Die Partnerschaft wird aus Entwicklungsländern, Geberländern, institutionellen Partnern und Nichtregierungsorganisationen bestehen. Die Mitgliedschaft steht allen Ländern offen. Um den Aufbau der Partnerschaft zu unterstützen, werden die beiden Bundesministerien den Aufbau eines Sekretariats in Washington und Bonn finanzieren. Beide Ministerien werden zudem ihre Klimaschutzprojekte noch stärker an der Umsetzung der Pariser Klimaschutzbeiträge ausrichten.
Zu den konkreten Aufgaben der Umsetzungs-Partnerschaft gehört es, den schnellen Zugang zu maßgeschneiderter Beratung von Entwicklungsländern zu organisieren. Die Partnerschaft wird dabei auf dem Wissen und der Arbeit zahlreicher Organisationen, Initiativen und Plattformen aufbauen. Außerdem soll die Partnerschaft dafür sorgen, dass die verschiedenen Geber in den Ländern bei der Umsetzung des Klimaabkommens Hand in Hand arbeiten.
Bewertungen der Ergebnisse des Klimadialogs
Bundesumweltministerin Hendricks zog eine positive Bilanz des diesjährigen Klimadialogs: "Der Petersberger Klimadialog hat erneut vor Augen geführt, dass Deutschland mit seiner ambitionierten Klimapolitik in guter Gesellschaft ist. Nach dem Erfolg von Paris beginnt jetzt die Phase der Umsetzung. Weltweit ergreifen Regierungen Maßnahmen für den Klimaschutz. Wir können viel voneinander lernen und so die Dynamik im internationalen Klimaschutz weiter beschleunigen."
Christoph Bals, Politischer Geschäftsführer der Umwelt- und Entwicklungsorganisation Germanwatch, begrüßte es, dass die Bundeskanzlerin in ihrer Rede angekündigt hatte, dass sie die Umsetzung des Pariser Klimaabkommens zu einem wichtigen Thema des Hamburger G20-Gipfels im nächsten Jahr machen wird: "Wir freuen uns, dass der G20-Gipfel im kommenden Jahr intensiv für die Paris-Umsetzung genutzt werden soll und mit der neuen Partnerschaftsinitiative zusätzlicher Schwung entsteht."

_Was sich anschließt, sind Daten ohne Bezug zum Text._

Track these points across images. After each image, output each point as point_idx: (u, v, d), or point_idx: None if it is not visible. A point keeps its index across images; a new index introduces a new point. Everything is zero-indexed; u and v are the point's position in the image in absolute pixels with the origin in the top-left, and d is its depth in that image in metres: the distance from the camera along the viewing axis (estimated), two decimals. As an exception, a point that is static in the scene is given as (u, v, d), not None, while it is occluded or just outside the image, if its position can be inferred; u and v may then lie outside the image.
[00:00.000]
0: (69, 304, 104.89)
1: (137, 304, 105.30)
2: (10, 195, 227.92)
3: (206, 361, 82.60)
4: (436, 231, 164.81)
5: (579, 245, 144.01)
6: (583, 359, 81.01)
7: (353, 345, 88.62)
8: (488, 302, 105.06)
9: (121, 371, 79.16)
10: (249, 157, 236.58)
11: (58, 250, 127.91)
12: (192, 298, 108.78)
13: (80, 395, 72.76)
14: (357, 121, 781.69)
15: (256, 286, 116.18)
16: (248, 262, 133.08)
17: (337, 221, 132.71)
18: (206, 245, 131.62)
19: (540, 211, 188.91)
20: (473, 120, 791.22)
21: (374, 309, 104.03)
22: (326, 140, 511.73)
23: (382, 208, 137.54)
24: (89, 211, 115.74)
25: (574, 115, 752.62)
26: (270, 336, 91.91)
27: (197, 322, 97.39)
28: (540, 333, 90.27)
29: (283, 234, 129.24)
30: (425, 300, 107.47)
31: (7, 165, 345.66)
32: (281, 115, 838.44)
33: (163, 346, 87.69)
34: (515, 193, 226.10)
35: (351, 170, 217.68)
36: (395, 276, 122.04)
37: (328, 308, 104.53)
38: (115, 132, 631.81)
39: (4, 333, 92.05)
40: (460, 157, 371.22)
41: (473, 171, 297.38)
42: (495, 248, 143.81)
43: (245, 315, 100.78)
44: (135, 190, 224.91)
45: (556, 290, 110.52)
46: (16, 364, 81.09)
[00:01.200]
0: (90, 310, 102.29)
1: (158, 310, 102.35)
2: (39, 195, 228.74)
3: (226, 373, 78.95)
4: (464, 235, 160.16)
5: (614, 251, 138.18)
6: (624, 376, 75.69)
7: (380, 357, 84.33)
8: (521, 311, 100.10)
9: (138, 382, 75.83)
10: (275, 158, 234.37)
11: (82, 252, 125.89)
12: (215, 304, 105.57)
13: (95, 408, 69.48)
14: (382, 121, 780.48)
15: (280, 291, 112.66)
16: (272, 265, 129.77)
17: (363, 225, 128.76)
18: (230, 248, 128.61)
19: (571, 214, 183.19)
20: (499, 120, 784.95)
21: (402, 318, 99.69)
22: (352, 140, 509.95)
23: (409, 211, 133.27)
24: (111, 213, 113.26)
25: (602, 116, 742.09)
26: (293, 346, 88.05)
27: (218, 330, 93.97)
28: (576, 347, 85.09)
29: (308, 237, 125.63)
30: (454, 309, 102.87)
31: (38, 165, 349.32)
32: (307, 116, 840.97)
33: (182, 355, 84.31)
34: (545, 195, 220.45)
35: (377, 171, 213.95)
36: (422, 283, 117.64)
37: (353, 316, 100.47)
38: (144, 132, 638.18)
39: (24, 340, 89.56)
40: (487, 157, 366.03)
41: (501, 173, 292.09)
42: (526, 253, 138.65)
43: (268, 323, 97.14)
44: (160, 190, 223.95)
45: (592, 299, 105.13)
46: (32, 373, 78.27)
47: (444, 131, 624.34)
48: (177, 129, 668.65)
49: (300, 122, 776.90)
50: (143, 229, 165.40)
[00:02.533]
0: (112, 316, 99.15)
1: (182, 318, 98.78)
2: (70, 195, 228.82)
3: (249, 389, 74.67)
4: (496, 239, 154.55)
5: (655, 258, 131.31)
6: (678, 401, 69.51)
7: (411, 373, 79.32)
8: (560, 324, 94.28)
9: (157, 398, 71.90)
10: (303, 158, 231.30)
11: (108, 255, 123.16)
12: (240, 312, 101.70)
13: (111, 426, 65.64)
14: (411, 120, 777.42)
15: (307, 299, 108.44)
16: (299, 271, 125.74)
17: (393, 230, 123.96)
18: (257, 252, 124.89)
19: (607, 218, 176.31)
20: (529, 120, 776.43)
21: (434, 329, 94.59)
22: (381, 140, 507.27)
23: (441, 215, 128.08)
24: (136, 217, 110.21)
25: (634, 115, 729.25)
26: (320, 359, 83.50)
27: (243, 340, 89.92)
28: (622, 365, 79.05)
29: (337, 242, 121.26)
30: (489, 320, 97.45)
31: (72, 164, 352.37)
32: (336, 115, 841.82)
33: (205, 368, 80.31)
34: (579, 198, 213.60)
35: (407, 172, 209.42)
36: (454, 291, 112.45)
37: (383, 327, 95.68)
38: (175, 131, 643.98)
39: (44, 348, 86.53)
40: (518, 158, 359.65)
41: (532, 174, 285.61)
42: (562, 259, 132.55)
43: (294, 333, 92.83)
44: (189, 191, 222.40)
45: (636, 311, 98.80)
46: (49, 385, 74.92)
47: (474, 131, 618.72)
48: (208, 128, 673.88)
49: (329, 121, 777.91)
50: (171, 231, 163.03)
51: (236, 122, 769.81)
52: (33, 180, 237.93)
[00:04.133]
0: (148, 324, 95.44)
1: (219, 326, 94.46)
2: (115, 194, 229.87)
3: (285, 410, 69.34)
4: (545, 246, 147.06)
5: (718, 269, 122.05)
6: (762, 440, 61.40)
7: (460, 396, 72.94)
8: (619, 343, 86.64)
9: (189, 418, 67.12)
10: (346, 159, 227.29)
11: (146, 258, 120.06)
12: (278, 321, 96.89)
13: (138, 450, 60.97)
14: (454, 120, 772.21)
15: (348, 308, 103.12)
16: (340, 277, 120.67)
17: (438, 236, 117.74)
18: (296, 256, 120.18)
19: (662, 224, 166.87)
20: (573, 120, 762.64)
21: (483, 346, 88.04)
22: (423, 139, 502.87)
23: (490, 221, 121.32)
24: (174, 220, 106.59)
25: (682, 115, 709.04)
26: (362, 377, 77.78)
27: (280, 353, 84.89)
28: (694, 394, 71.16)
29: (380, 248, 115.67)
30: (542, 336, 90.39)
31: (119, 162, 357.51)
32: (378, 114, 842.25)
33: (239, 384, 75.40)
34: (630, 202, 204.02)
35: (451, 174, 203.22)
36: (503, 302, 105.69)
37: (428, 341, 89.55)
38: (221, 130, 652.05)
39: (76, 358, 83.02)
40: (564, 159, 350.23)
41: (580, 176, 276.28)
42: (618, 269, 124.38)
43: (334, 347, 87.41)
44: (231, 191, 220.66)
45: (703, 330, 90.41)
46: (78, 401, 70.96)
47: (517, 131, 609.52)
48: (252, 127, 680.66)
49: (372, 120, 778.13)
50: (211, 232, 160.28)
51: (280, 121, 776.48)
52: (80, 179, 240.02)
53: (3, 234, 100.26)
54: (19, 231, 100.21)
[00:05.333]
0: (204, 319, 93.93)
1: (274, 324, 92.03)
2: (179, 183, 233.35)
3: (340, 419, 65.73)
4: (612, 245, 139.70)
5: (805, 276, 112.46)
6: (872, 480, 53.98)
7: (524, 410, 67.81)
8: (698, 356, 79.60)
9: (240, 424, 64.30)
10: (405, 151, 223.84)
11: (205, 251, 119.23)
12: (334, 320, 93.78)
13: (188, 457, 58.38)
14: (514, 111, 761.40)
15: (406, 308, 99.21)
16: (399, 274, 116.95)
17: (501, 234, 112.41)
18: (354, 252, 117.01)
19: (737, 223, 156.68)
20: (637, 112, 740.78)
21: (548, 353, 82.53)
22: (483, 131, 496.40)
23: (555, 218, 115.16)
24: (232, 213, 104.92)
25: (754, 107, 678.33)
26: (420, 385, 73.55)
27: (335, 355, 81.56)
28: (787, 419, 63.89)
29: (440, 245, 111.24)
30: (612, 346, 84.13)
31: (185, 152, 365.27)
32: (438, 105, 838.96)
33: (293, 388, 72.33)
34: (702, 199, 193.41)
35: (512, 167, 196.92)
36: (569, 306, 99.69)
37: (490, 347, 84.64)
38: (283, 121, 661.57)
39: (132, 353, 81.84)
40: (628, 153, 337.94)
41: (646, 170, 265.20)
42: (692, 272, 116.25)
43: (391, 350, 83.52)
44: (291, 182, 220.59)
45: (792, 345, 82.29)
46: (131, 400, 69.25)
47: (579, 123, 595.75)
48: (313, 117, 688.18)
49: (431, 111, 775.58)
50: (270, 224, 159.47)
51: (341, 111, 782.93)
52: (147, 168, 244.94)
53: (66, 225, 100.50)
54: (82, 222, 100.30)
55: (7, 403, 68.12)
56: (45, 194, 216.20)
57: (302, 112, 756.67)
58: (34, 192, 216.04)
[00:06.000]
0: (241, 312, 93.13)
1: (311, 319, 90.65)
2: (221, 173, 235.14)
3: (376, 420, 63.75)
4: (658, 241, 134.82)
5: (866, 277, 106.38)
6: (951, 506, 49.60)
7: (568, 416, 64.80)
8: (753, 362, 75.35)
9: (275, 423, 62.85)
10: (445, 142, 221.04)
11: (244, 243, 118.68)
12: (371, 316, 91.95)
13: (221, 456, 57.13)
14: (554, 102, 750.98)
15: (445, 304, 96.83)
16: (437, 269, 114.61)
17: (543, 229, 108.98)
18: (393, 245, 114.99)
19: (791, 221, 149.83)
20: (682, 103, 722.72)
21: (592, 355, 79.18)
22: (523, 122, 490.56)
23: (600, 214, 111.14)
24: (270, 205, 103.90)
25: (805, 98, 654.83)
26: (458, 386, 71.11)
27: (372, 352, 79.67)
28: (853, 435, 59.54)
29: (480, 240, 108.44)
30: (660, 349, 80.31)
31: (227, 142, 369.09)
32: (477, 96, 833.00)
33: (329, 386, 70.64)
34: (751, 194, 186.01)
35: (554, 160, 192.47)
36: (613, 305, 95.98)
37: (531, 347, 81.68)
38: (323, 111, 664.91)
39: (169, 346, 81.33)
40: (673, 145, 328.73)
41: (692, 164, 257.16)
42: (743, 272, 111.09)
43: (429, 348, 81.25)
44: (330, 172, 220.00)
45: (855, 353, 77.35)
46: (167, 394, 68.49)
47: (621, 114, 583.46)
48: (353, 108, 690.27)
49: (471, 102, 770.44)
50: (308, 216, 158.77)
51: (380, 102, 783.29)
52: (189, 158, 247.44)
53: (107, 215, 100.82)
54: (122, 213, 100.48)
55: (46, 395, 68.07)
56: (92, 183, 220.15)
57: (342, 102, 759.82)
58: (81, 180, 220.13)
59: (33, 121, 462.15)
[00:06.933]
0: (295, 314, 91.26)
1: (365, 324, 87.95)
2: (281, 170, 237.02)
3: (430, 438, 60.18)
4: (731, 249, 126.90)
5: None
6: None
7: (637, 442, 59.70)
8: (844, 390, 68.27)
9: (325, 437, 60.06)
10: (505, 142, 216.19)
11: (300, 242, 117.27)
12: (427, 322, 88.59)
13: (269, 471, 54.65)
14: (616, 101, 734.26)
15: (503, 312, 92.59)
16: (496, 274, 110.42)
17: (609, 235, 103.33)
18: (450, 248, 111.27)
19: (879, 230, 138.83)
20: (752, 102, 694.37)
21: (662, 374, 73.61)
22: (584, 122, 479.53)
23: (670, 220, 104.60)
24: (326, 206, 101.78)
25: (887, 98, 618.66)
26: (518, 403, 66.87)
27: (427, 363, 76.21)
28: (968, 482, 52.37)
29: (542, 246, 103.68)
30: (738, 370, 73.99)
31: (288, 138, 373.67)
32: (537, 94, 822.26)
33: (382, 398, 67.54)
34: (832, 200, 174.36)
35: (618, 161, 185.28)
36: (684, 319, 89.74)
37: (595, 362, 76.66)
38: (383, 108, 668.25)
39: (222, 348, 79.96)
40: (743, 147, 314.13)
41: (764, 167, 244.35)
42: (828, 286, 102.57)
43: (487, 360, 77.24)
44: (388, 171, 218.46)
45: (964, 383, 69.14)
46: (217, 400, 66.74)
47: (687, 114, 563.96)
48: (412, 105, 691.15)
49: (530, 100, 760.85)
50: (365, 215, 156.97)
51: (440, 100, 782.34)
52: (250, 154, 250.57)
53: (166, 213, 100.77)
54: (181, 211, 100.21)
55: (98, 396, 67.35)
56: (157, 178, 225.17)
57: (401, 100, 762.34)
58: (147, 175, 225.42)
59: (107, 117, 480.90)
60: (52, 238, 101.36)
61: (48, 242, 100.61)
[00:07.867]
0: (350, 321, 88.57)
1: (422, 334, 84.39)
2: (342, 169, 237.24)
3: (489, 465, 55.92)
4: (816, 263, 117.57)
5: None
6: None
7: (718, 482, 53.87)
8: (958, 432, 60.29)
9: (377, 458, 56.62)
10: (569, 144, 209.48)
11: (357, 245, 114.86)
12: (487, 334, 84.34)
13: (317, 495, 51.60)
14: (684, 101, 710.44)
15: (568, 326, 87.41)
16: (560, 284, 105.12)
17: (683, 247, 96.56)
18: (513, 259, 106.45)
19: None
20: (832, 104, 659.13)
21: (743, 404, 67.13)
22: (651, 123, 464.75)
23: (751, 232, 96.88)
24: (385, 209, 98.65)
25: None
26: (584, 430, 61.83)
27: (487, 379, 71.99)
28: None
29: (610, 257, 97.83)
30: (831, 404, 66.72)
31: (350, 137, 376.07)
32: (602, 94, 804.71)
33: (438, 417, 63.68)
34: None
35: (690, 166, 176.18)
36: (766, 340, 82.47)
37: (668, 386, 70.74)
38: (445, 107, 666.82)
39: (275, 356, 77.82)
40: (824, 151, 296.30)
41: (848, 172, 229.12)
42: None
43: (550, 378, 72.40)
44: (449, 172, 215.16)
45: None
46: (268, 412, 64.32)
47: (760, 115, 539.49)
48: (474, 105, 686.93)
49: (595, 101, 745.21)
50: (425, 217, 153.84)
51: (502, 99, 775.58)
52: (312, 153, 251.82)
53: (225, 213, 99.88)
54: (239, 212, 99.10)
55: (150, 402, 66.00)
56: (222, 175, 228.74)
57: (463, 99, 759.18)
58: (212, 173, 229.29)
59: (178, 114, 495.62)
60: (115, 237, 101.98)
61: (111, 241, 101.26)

Auch die Ankündigung der Kanzlerin, dass Deutschland noch in diesem Jahr das Pariser Abkommen ratifizieren wird, begrüßt Germanwatch. "Aber der Erfolg dieser Initiativen ist fraglich, solange Deutschland selber kein glaubwürdiger internationaler Partner ist - ohne einen starken Klimaschutzplan 2050 und einen Ausstiegsbeschluss aus der Kohle bis spätestens 2035."
Der Ertrag des diesjährigen Petersberger Klimadialogs wird sich daran erweisen, in welchem Maße Länder wie Deutschland zügig eine entschlossene Klimaschutzpolitik beschließen und umsetzen. Ebenso wird es wichtig sein, diese nationalen Initiativen bei der kommenden UN-Klimakonferenz zu bündeln und gemeinsam das Abkommen von Paris mit Leben zu füllen.